**Exercise requirements**
a. Copy the passage from the article on Australian payroll compliance for 2026, starting at "Compounding this, government-funded" and ending at "enterprise agreement top-ups.".
b. According to the article on Australian payroll compliance for 2026, how many days of government-funded Paid Parental Leave apply from 1 July 2026?
c. Pick up the article on Australian payroll compliance for 2026 from the point where it stops, and carry it forward.

[Selected extract — start]

Master Compliance in 2026: Transform HR Systems
From 1 July 2026, Australian employers face mandatory Payday Superannuation payments with every wage cycle, exposing late payers to steeper penalties and compounding recent reforms that have already expanded employee entitlements and scrutiny.
Key takeaways
- •The Payday Super change, legislated in November 2025, ends quarterly super payments and aligns them with wages to curb chronic underpayment issues that have left billions in unpaid super over the years.
- •Paid Parental Leave expands to 26 weeks of government-funded entitlement starting 1 July 2026, increasing employer administrative burdens around leave coordination and potential top-up obligations.
- •These shifts arrive against a backdrop of ongoing reviews into the 2023-2024 Closing Loopholes Acts and potential National Employment Standards updates, creating uncertainty over further adjustments to worker rights and employer flexibility.
Tightening Payroll and Entitlements
Australia's workplace relations landscape has undergone rapid transformation since 2023, with the Closing Loopholes Acts addressing perceived gaps in worker protections. While most provisions from those laws commenced between 2024 and 2025—including the right to disconnect and revised casual employment definitions—the momentum continues into 2026 with targeted but significant obligations.
The centrepiece is Payday Superannuation, enacted through amendments to the Superannuation Guarantee (Administration) Act passed on 4 November 2025. Employers must now remit super contributions simultaneously with salary and wages from 1 July 2026, rather than quarterly. This targets persistent unpaid or late superannuation problems; the Australian Taxation Office has long reported substantial shortfalls, with historical estimates of billions in lost entitlements. Non-compliance risks include Superannuation Guarantee Charge liabilities, which incorporate interest and administration fees on top of the shortfall, plus potential civil penalties.
Compounding this, government-funded Paid Parental Leave rises to 26 weeks (130 days) from the same date, building on incremental increases in prior years. Employers must adjust payroll systems and policies to handle extended leave periods, including tracking eligibility and any enterprise agreement top-ups.

[Selected extract — finish]
[Dataset — start]

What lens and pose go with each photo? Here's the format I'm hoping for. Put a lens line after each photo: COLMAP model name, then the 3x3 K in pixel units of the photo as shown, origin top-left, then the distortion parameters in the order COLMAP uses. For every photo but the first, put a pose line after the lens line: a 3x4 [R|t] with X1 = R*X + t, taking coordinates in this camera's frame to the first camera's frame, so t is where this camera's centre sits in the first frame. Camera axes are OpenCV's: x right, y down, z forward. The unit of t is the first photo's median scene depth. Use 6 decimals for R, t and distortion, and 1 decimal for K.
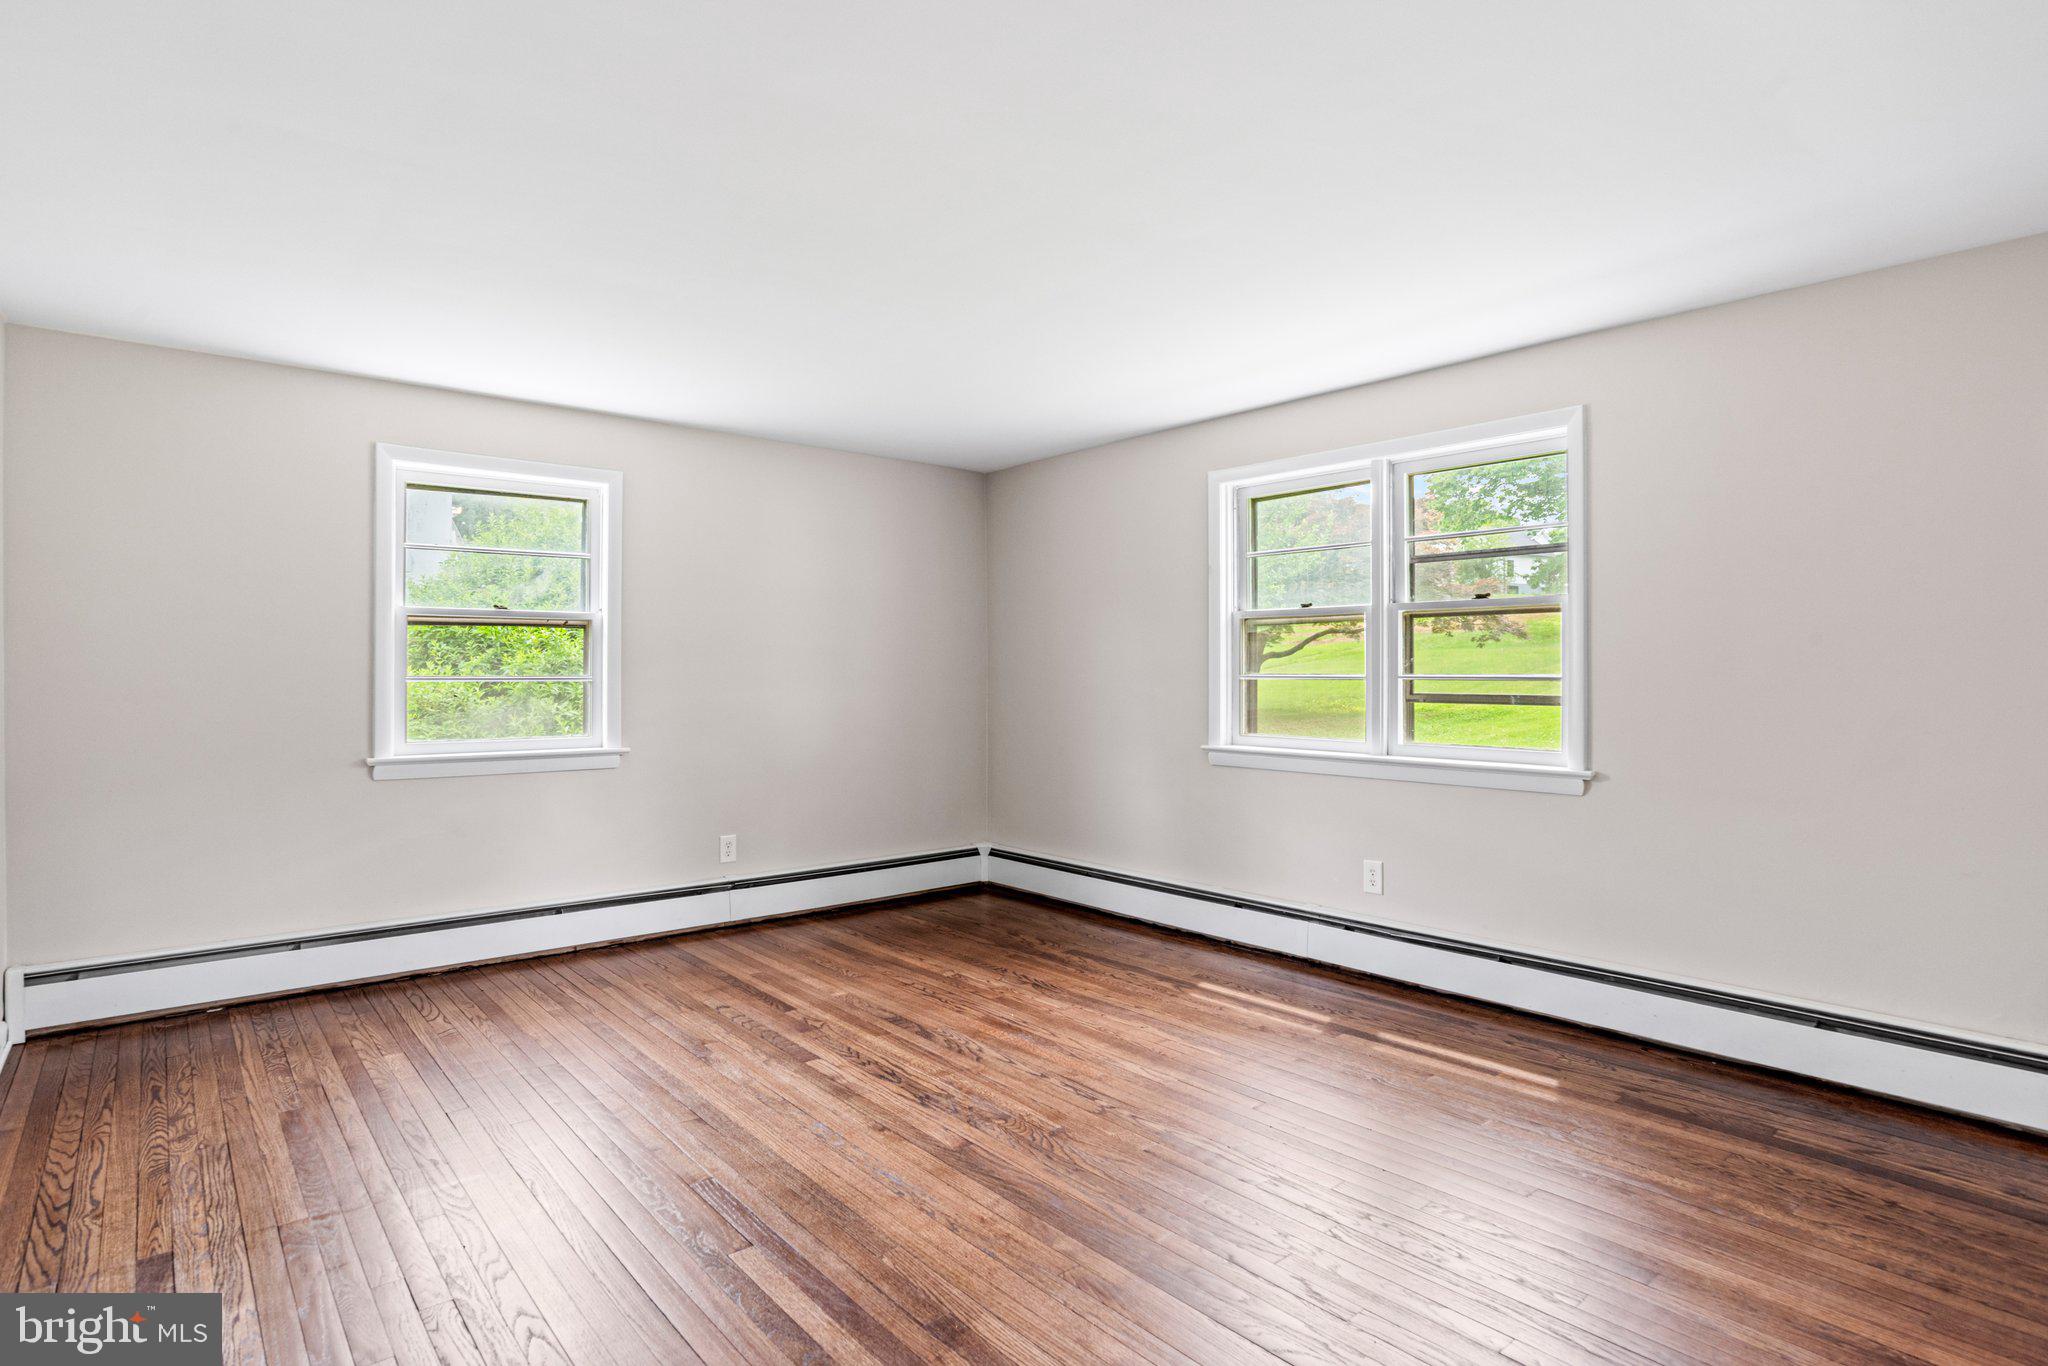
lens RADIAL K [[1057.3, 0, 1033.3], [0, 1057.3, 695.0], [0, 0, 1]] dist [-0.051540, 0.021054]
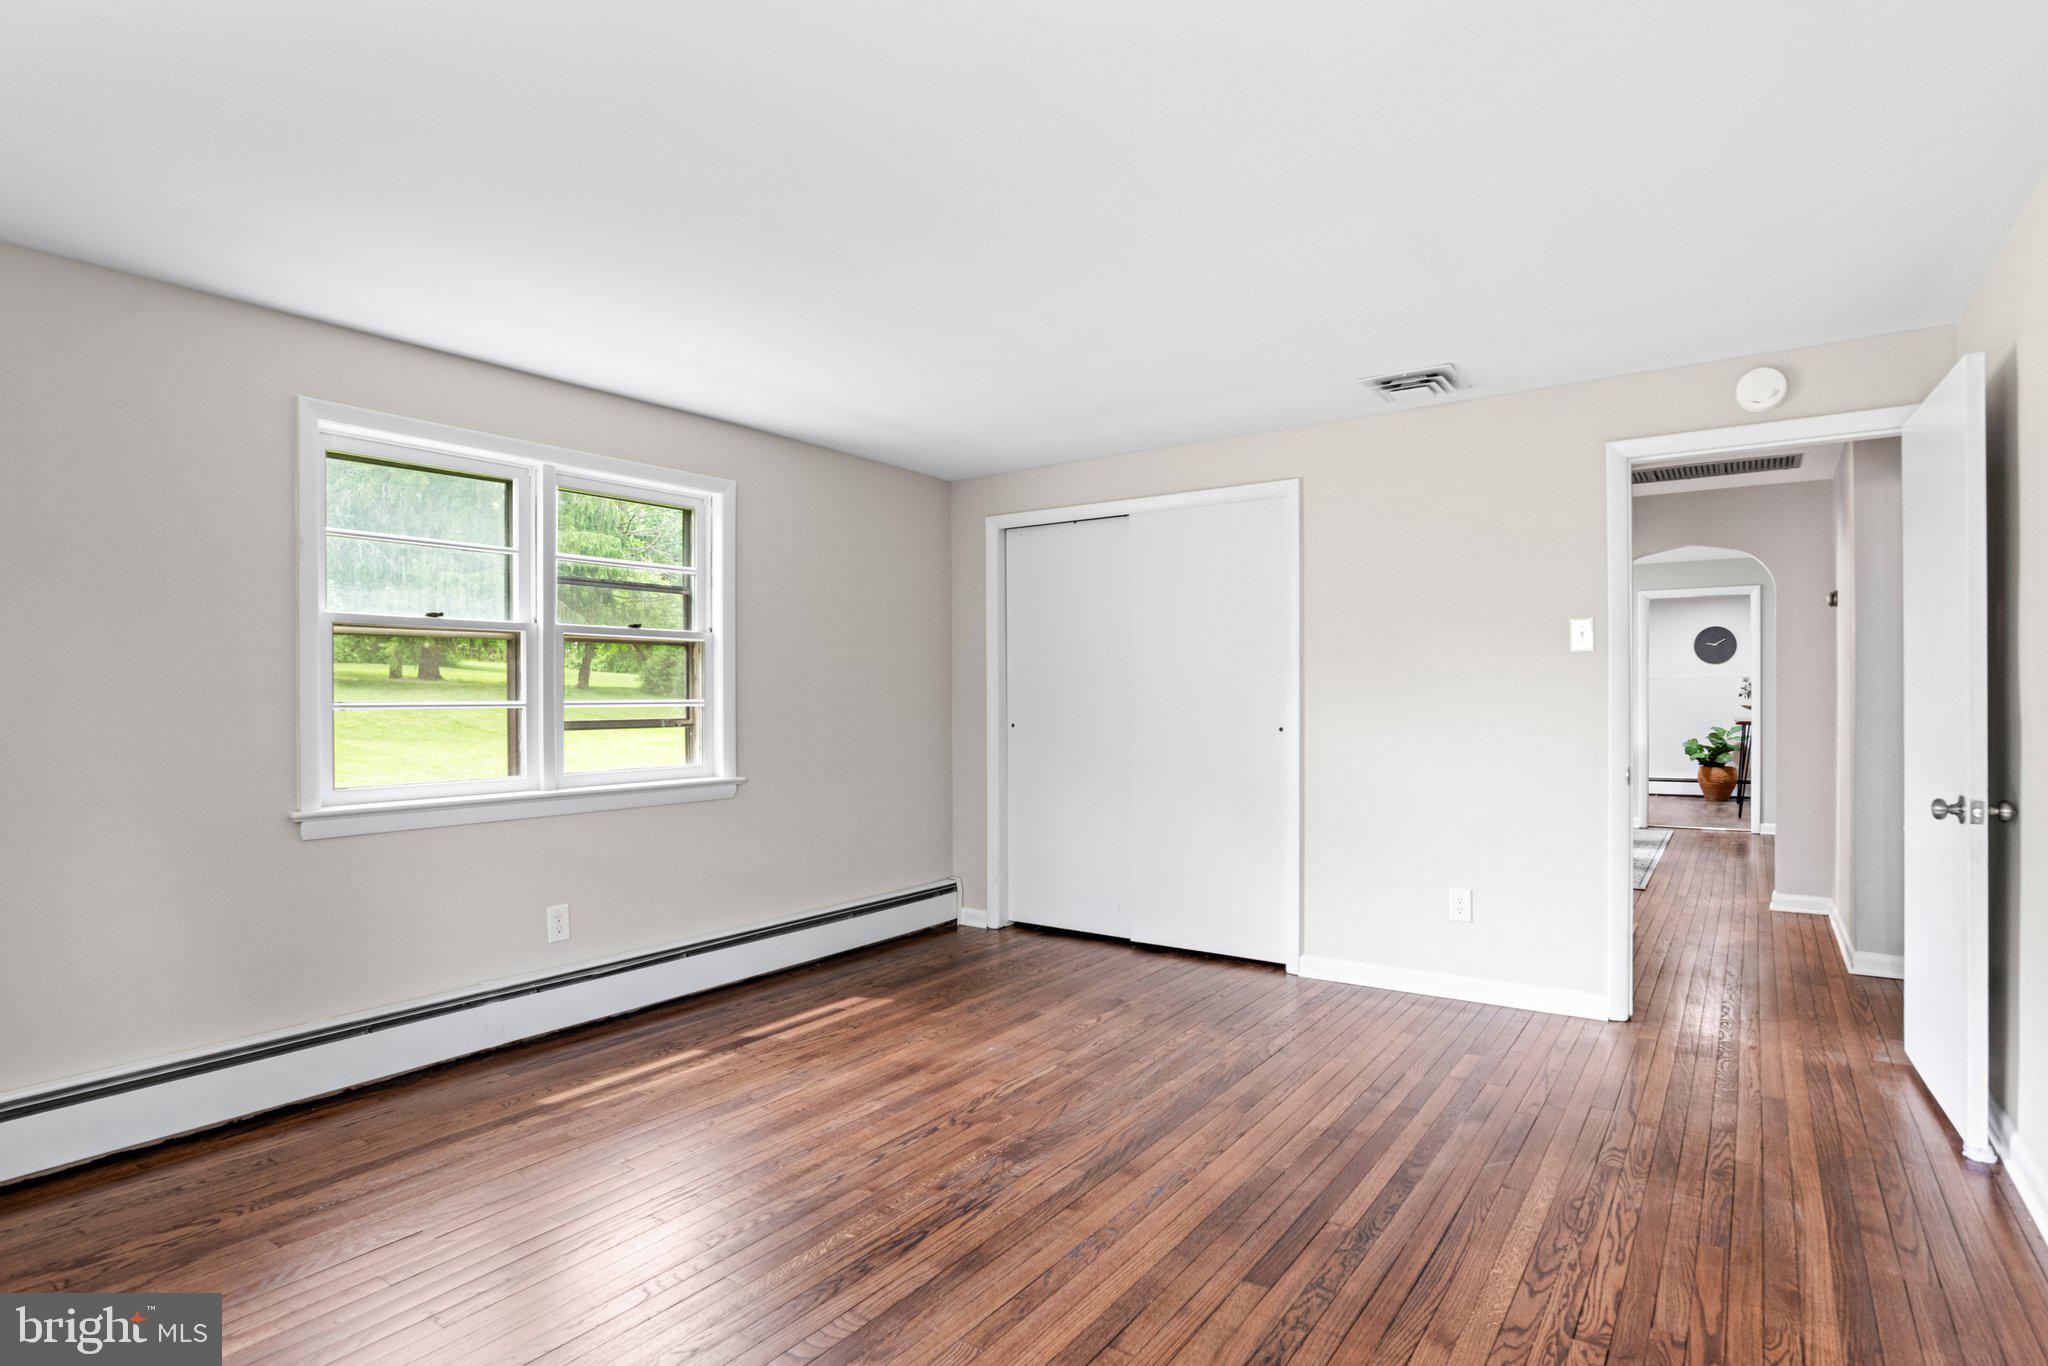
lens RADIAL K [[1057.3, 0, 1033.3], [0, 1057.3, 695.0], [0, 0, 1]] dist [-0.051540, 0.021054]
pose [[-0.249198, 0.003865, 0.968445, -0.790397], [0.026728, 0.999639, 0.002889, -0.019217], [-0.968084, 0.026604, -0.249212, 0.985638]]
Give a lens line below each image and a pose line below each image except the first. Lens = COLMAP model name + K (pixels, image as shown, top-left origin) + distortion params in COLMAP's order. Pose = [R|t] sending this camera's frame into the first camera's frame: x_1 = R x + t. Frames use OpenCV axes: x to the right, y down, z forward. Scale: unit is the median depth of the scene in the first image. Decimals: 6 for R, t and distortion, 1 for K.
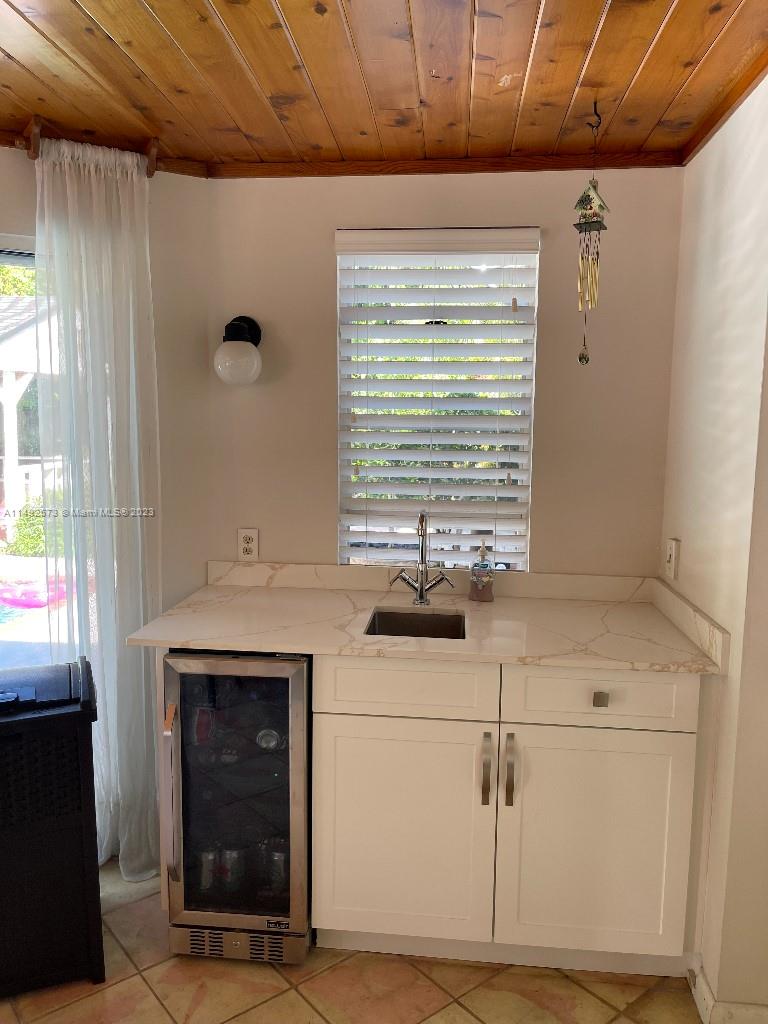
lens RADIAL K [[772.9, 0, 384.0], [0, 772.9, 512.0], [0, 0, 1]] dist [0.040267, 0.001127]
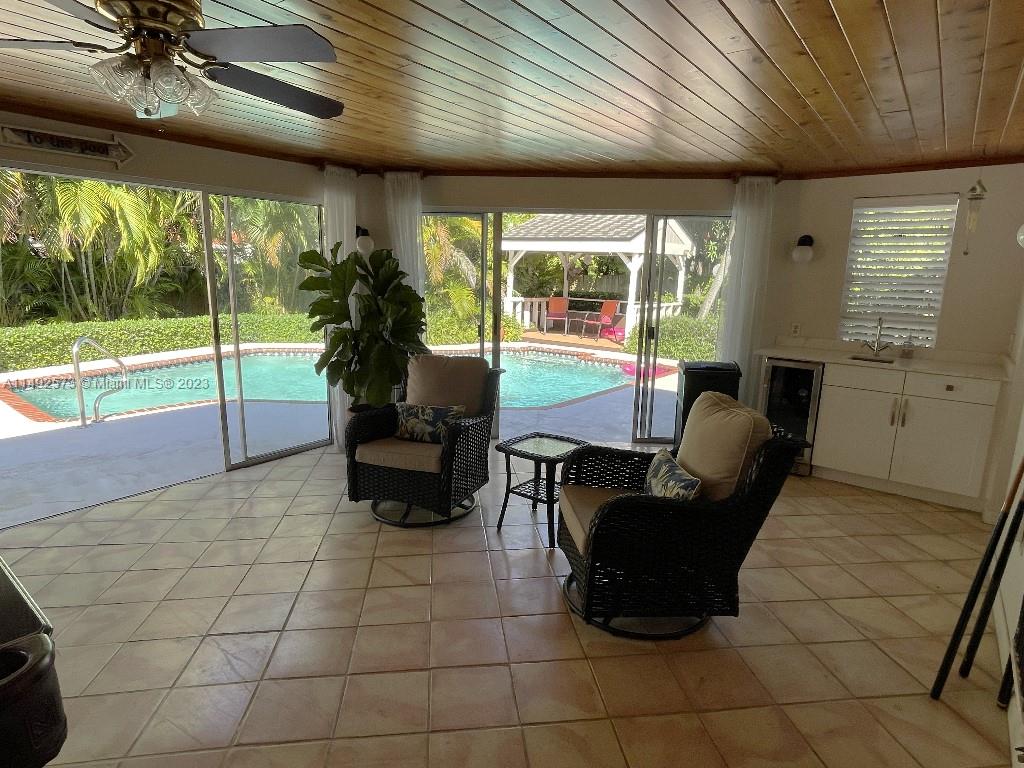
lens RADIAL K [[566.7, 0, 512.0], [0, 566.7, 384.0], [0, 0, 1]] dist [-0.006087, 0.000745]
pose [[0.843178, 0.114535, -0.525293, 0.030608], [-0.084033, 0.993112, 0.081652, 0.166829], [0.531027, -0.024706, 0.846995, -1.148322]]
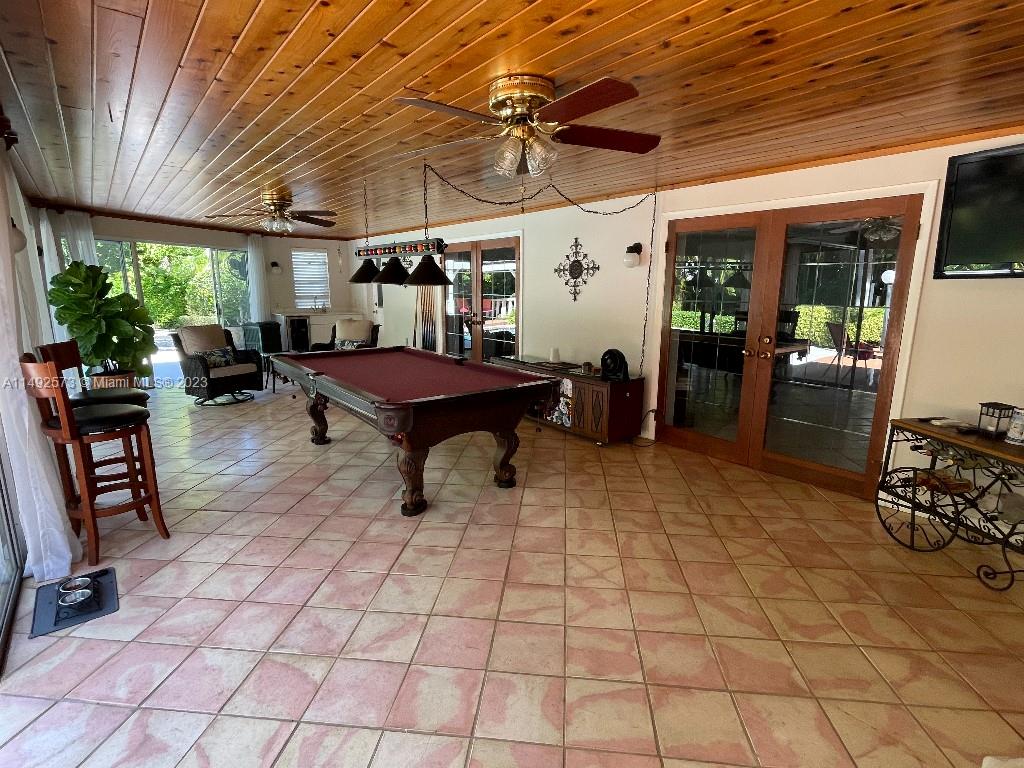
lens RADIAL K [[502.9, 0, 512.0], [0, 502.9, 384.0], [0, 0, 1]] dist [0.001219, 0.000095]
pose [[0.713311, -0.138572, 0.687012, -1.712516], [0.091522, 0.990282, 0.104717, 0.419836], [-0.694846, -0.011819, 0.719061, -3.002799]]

[Dataset — finish]

**Answers given**
a.
Compounding this, government-funded Paid Parental Leave rises to 26 weeks (130 days) from the same date, building on incremental increases in prior years. Employers must adjust payroll systems and policies to handle extended leave periods, including tracking eligibility and any enterprise agreement top-ups.

b. 130 days (26 weeks).

c.
Other 2026 elements include gender equality target-setting obligations for companies with 500+ employees, starting earlier in the year, and heightened focus on psychosocial risks under work health and safety duties. A statutory review of the Closing Loopholes reforms, launched in December 2025 with a report due by June 2026, may recommend tweaks, while an inquiry into the National Employment Standards could signal broader changes to baseline entitlements like leave and hours.
Tensions arise between compliance costs—particularly for small businesses adapting payroll software and processes—and the policy goal of stronger worker protections. Larger employers may absorb changes more easily, but smaller ones face disproportionate administrative strain without equivalent resources. Critics argue the cumulative reforms reduce flexibility in hiring and scheduling, while supporters point to reduced exploitation and better retirement outcomes.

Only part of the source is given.